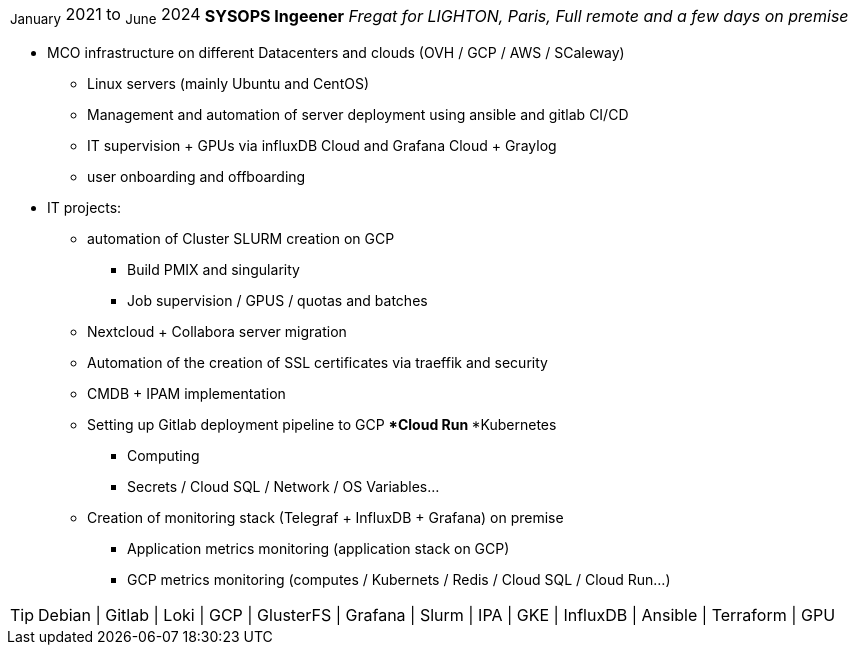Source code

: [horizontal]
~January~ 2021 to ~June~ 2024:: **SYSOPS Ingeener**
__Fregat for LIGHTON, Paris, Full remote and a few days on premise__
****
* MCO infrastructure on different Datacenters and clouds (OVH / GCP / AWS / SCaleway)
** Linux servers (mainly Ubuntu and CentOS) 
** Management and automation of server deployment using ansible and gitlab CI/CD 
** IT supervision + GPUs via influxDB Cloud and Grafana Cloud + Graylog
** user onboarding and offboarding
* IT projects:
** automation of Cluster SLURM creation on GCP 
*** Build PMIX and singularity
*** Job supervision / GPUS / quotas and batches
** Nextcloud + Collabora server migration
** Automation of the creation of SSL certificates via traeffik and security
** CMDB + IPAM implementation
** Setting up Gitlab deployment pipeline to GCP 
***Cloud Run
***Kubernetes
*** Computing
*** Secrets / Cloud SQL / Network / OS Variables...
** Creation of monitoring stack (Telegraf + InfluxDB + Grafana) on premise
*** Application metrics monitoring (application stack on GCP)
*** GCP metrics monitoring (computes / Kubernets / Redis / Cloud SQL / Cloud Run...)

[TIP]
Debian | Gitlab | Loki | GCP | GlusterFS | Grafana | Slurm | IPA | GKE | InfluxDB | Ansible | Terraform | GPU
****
------------------------------------------------------------------------
ABOUT THIS EXERCISE —
Print out the whole listing word for word. Leave the pictures out.

COMPLETED TASK —
Source code

: [horizontal]
~January~ 2021 to ~June~ 2024:: **SYSOPS Ingeener**
__Fregat for LIGHTON, Paris, Full remote and a few days on premise__
****
* MCO infrastructure on different Datacenters and clouds (OVH / GCP / AWS / SCaleway)
** Linux servers (mainly Ubuntu and CentOS) 
** Management and automation of server deployment using ansible and gitlab CI/CD 
** IT supervision + GPUs via influxDB Cloud and Grafana Cloud + Graylog
** user onboarding and offboarding
* IT projects:
** automation of Cluster SLURM creation on GCP 
*** Build PMIX and singularity
*** Job supervision / GPUS / quotas and batches
** Nextcloud + Collabora server migration
** Automation of the creation of SSL certificates via traeffik and security
** CMDB + IPAM implementation
** Setting up Gitlab deployment pipeline to GCP 
***Cloud Run
***Kubernetes
*** Computing
*** Secrets / Cloud SQL / Network / OS Variables...
** Creation of monitoring stack (Telegraf + InfluxDB + Grafana) on premise
*** Application metrics monitoring (application stack on GCP)
*** GCP metrics monitoring (computes / Kubernets / Redis / Cloud SQL / Cloud Run...)

[TIP]
Debian | Gitlab | Loki | GCP | GlusterFS | Grafana | Slurm | IPA | GKE | InfluxDB | Ansible | Terraform | GPU
****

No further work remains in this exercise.